If the ends look a little uneven, that's because they are! The pattern is in multiples of seven, but I didn't calculate that well at the start, so found myself constantly increasing and decreasing on the ends to keep things even ... with only limited success!
If I say so myself, it's excellently warm and drapes nicely over three people sitting on a couch with a nice solid pure wool weight to it.
I can't find the pattern, but it's basically seven trebles, three trebles in to the next stitch, seven trebles, (YOH draw stitch through then draw stitch through two loops) in the next three stitches, then draw stitch through all loops on hook before starting off on the next seven trebles. It's a great pattern for keeping your hands occupied while chatting or watching TV.
I thought I'd make a nice little lap rug for a small boy. Unfortunately I miscalculated my initial row, and now seem to be crocheting a rather large blanket for a king single bed. Both the teenage boys are in excess of six feet tall, so I suppose I can look on an extra long blanket as some sort of hope the smaller boys will also grow nice and tall some day.
I've been buying a ball of wool (Lincraft Cosy Wool) at a time, and have taken so long with this project that they're changing the colours so it won't match if I don't work faster!
I find the thought of having to sew up a project so unappealing that I am swayed to all-in-one patterns, but having to lug around this blanket may persuade me to consider reconsidering the value of a small piece of work!
We're away for a few nights this week, and I have high hopes of knuckling down and returning with a finished product.
We haven't been using our Questacon membership nearly enough this year, but it just hasn't been the same without the side show alley.
This may be the last time Lachie is able to fit in the baby seats for water play. He was tired after playing hard in the first gallery so really appreciated the chance to sit quietly and experiment. As always, he was pretty damp despite the smock.
Jessie thinks she's getting too big to fit through the activity centre.
Andy really enjoyed playing vet.
As always, the morning tea break in the members lounge was very popular!
We are often lucky enough to get a visit from Grandma E in school holidays.
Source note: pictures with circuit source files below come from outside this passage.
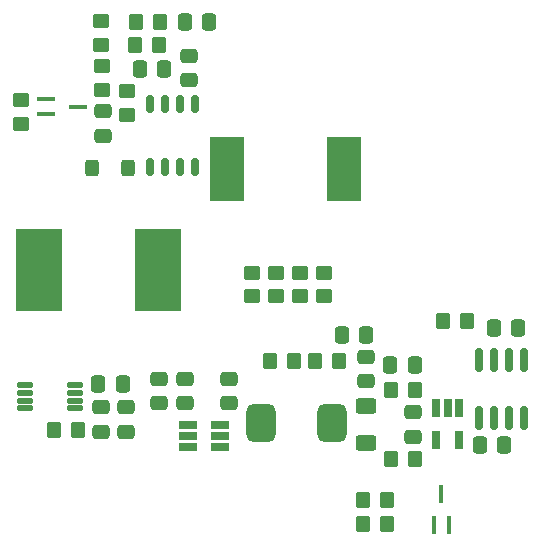
<source format=gbr>
%TF.GenerationSoftware,KiCad,Pcbnew,(6.0.4)*%
%TF.CreationDate,2023-04-05T19:58:25-04:00*%
%TF.ProjectId,charging_on_the_pad,63686172-6769-46e6-975f-6f6e5f746865,rev?*%
%TF.SameCoordinates,Original*%
%TF.FileFunction,Paste,Top*%
%TF.FilePolarity,Positive*%
%FSLAX46Y46*%
G04 Gerber Fmt 4.6, Leading zero omitted, Abs format (unit mm)*
G04 Created by KiCad (PCBNEW (6.0.4)) date 2023-04-05 19:58:25*
%MOMM*%
%LPD*%
G01*
G04 APERTURE LIST*
G04 Aperture macros list*
%AMRoundRect*
0 Rectangle with rounded corners*
0 $1 Rounding radius*
0 $2 $3 $4 $5 $6 $7 $8 $9 X,Y pos of 4 corners*
0 Add a 4 corners polygon primitive as box body*
4,1,4,$2,$3,$4,$5,$6,$7,$8,$9,$2,$3,0*
0 Add four circle primitives for the rounded corners*
1,1,$1+$1,$2,$3*
1,1,$1+$1,$4,$5*
1,1,$1+$1,$6,$7*
1,1,$1+$1,$8,$9*
0 Add four rect primitives between the rounded corners*
20,1,$1+$1,$2,$3,$4,$5,0*
20,1,$1+$1,$4,$5,$6,$7,0*
20,1,$1+$1,$6,$7,$8,$9,0*
20,1,$1+$1,$8,$9,$2,$3,0*%
G04 Aperture macros list end*
%ADD10RoundRect,0.250000X-0.475000X0.337500X-0.475000X-0.337500X0.475000X-0.337500X0.475000X0.337500X0*%
%ADD11RoundRect,0.250000X0.337500X0.475000X-0.337500X0.475000X-0.337500X-0.475000X0.337500X-0.475000X0*%
%ADD12RoundRect,0.250000X0.625000X-0.400000X0.625000X0.400000X-0.625000X0.400000X-0.625000X-0.400000X0*%
%ADD13R,4.000000X7.000000*%
%ADD14RoundRect,0.250000X0.475000X-0.337500X0.475000X0.337500X-0.475000X0.337500X-0.475000X-0.337500X0*%
%ADD15RoundRect,0.250000X0.450000X-0.350000X0.450000X0.350000X-0.450000X0.350000X-0.450000X-0.350000X0*%
%ADD16RoundRect,0.250000X-0.337500X-0.475000X0.337500X-0.475000X0.337500X0.475000X-0.337500X0.475000X0*%
%ADD17R,0.450000X1.500000*%
%ADD18R,1.560000X0.650000*%
%ADD19RoundRect,0.250000X-0.450000X0.350000X-0.450000X-0.350000X0.450000X-0.350000X0.450000X0.350000X0*%
%ADD20RoundRect,0.250000X0.350000X0.450000X-0.350000X0.450000X-0.350000X-0.450000X0.350000X-0.450000X0*%
%ADD21RoundRect,0.112500X-0.587500X-0.112500X0.587500X-0.112500X0.587500X0.112500X-0.587500X0.112500X0*%
%ADD22R,1.500000X0.450000*%
%ADD23RoundRect,0.150000X-0.150000X0.825000X-0.150000X-0.825000X0.150000X-0.825000X0.150000X0.825000X0*%
%ADD24RoundRect,0.150000X-0.150000X0.600000X-0.150000X-0.600000X0.150000X-0.600000X0.150000X0.600000X0*%
%ADD25RoundRect,0.625000X-0.625000X-1.000000X0.625000X-1.000000X0.625000X1.000000X-0.625000X1.000000X0*%
%ADD26RoundRect,0.300000X0.300000X0.400000X-0.300000X0.400000X-0.300000X-0.400000X0.300000X-0.400000X0*%
%ADD27R,0.650000X1.560000*%
%ADD28RoundRect,0.250000X-0.350000X-0.450000X0.350000X-0.450000X0.350000X0.450000X-0.350000X0.450000X0*%
%ADD29R,2.900000X5.400000*%
G04 APERTURE END LIST*
D10*
%TO.C,C28*%
X131445000Y-119231500D03*
X131445000Y-121306500D03*
%TD*%
D11*
%TO.C,C3*%
X153937500Y-113100000D03*
X151862500Y-113100000D03*
%TD*%
D12*
%TO.C,R23*%
X153918750Y-122231250D03*
X153918750Y-119131250D03*
%TD*%
D13*
%TO.C,L3*%
X136263400Y-107594400D03*
X126263400Y-107594400D03*
%TD*%
D14*
%TO.C,C30*%
X153900000Y-117037500D03*
X153900000Y-114962500D03*
%TD*%
D15*
%TO.C,R9*%
X124714000Y-95234000D03*
X124714000Y-93234000D03*
%TD*%
D16*
%TO.C,C31*%
X163562500Y-122400000D03*
X165637500Y-122400000D03*
%TD*%
D15*
%TO.C,R11*%
X131500000Y-88550000D03*
X131500000Y-86550000D03*
%TD*%
D17*
%TO.C,Q5*%
X159650000Y-129219000D03*
X160950000Y-129219000D03*
X160300000Y-126559000D03*
%TD*%
D16*
%TO.C,C4*%
X164722900Y-112500000D03*
X166797900Y-112500000D03*
%TD*%
D18*
%TO.C,U4*%
X141558000Y-122616000D03*
X141558000Y-121666000D03*
X141558000Y-120716000D03*
X138858000Y-120716000D03*
X138858000Y-121666000D03*
X138858000Y-122616000D03*
%TD*%
D10*
%TO.C,C26*%
X133604000Y-119231500D03*
X133604000Y-121306500D03*
%TD*%
D19*
%TO.C,R6*%
X146304000Y-107839000D03*
X146304000Y-109839000D03*
%TD*%
D16*
%TO.C,C23*%
X131262500Y-117300000D03*
X133337500Y-117300000D03*
%TD*%
D20*
%TO.C,R18*%
X151622000Y-115300000D03*
X149622000Y-115300000D03*
%TD*%
D16*
%TO.C,C9*%
X134750900Y-90600000D03*
X136825900Y-90600000D03*
%TD*%
D21*
%TO.C,U6*%
X125014500Y-117389000D03*
X125014500Y-118039000D03*
X125014500Y-118689000D03*
X125014500Y-119339000D03*
X129239500Y-119339000D03*
X129239500Y-118689000D03*
X129239500Y-118039000D03*
X129239500Y-117389000D03*
%TD*%
D20*
%TO.C,R10*%
X136450000Y-86600000D03*
X134450000Y-86600000D03*
%TD*%
D14*
%TO.C,C33*%
X142337500Y-118893500D03*
X142337500Y-116818500D03*
%TD*%
D19*
%TO.C,R8*%
X150368000Y-107839000D03*
X150368000Y-109839000D03*
%TD*%
D22*
%TO.C,Q1*%
X126838400Y-93150000D03*
X126838400Y-94450000D03*
X129498400Y-93800000D03*
%TD*%
D23*
%TO.C,U2*%
X167305000Y-115225000D03*
X166035000Y-115225000D03*
X164765000Y-115225000D03*
X163495000Y-115225000D03*
X163495000Y-120175000D03*
X164765000Y-120175000D03*
X166035000Y-120175000D03*
X167305000Y-120175000D03*
%TD*%
D24*
%TO.C,Q2*%
X139432430Y-93527058D03*
X138162430Y-93527058D03*
X136892430Y-93527058D03*
X135622430Y-93527058D03*
X136892430Y-98888058D03*
X139432430Y-98888058D03*
X135622430Y-98888058D03*
X138162430Y-98888058D03*
%TD*%
D10*
%TO.C,C7*%
X138900000Y-89462500D03*
X138900000Y-91537500D03*
%TD*%
D25*
%TO.C,L2*%
X145037500Y-120600000D03*
X151037500Y-120600000D03*
%TD*%
D14*
%TO.C,C22*%
X138557000Y-118893500D03*
X138557000Y-116818500D03*
%TD*%
D15*
%TO.C,R7*%
X148336000Y-109839000D03*
X148336000Y-107839000D03*
%TD*%
D14*
%TO.C,C20*%
X136398000Y-118893500D03*
X136398000Y-116818500D03*
%TD*%
D26*
%TO.C,D5*%
X133800000Y-99000000D03*
X130700000Y-99000000D03*
%TD*%
D27*
%TO.C,U7*%
X161768750Y-119331250D03*
X160818750Y-119331250D03*
X159868750Y-119331250D03*
X159868750Y-122031250D03*
X161768750Y-122031250D03*
%TD*%
D20*
%TO.C,R25*%
X155686000Y-129159000D03*
X153686000Y-129159000D03*
%TD*%
D19*
%TO.C,R13*%
X131600000Y-90350000D03*
X131600000Y-92350000D03*
%TD*%
D28*
%TO.C,R24*%
X153686000Y-127127000D03*
X155686000Y-127127000D03*
%TD*%
D20*
%TO.C,R12*%
X136350000Y-88600000D03*
X134350000Y-88600000D03*
%TD*%
D14*
%TO.C,C16*%
X157900000Y-121718750D03*
X157900000Y-119643750D03*
%TD*%
D16*
%TO.C,C27*%
X155981250Y-115681250D03*
X158056250Y-115681250D03*
%TD*%
D10*
%TO.C,C10*%
X131622800Y-94161700D03*
X131622800Y-96236700D03*
%TD*%
D28*
%TO.C,R28*%
X156018750Y-117781250D03*
X158018750Y-117781250D03*
%TD*%
%TO.C,R27*%
X156018750Y-123581250D03*
X158018750Y-123581250D03*
%TD*%
D20*
%TO.C,R19*%
X147812000Y-115300000D03*
X145812000Y-115300000D03*
%TD*%
%TO.C,R4*%
X162442400Y-111912400D03*
X160442400Y-111912400D03*
%TD*%
D16*
%TO.C,C8*%
X138562500Y-86600000D03*
X140637500Y-86600000D03*
%TD*%
D20*
%TO.C,R17*%
X129500000Y-121200000D03*
X127500000Y-121200000D03*
%TD*%
D15*
%TO.C,R14*%
X133650000Y-94500000D03*
X133650000Y-92500000D03*
%TD*%
%TO.C,R5*%
X144272000Y-109839000D03*
X144272000Y-107839000D03*
%TD*%
D29*
%TO.C,L1*%
X142150000Y-99050000D03*
X152050000Y-99050000D03*
%TD*%
M02*

</source>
This time, the only possible visit time meant that Grandma E and Grandad D overlapped, so Grandma E stayed in Isabelle's room.
The children loved having her right there in the house when they woke up!
The little boys are so snuggly still.
Jessie learnt how to make plunger coffee. We even ground the beans fresh in the Thermomix.
It's not often the children have both of my parents visiting together!
Another thing that's changing so fast in our family is the way we travel. Last year:
I had six children in the car, this year I have two teenagers who drive their own cars
I had a full car, this year I have full driveways
the boot always had a stroller, this year I only walk as far as the baby can walk
I had a baby in a reverse facing Swedish carseat, a preschooler in a car seat and a school girl in a booster seat, this year that baby is in a carseat, the preschooler has graduated to a booster seat and the school girl sits in any seat but the front!
Andy's first road trip in a booster seat - demonstrating the need to double check that it's properly positioned - he's not wearing the anti-submarine clip AND the belt isn't through the guide! We fixed that at the first stop! You can see the top of Jessie's head in the back seat, and Isabelle is riding shotgun.
Lachie's first trip forward facing last year. There's a full car but Jessie is too low to see over the back seats!
Last year roadside stops filled a picnic table nicely.
This year, a whole table seems empty.
I did a return trip to the Central Coast this weekend to take Isabelle for a visit. There were five of us driving down and only four driving back - the car felt empty! Andy and Lachie spend most of their car time chatting and sometimes watching an iPad, mostly listening to children's music on the car stereo. Jessie spent her entire trip curled up in a nest in the very back of the car reading Harry Potter. Isabelle texted.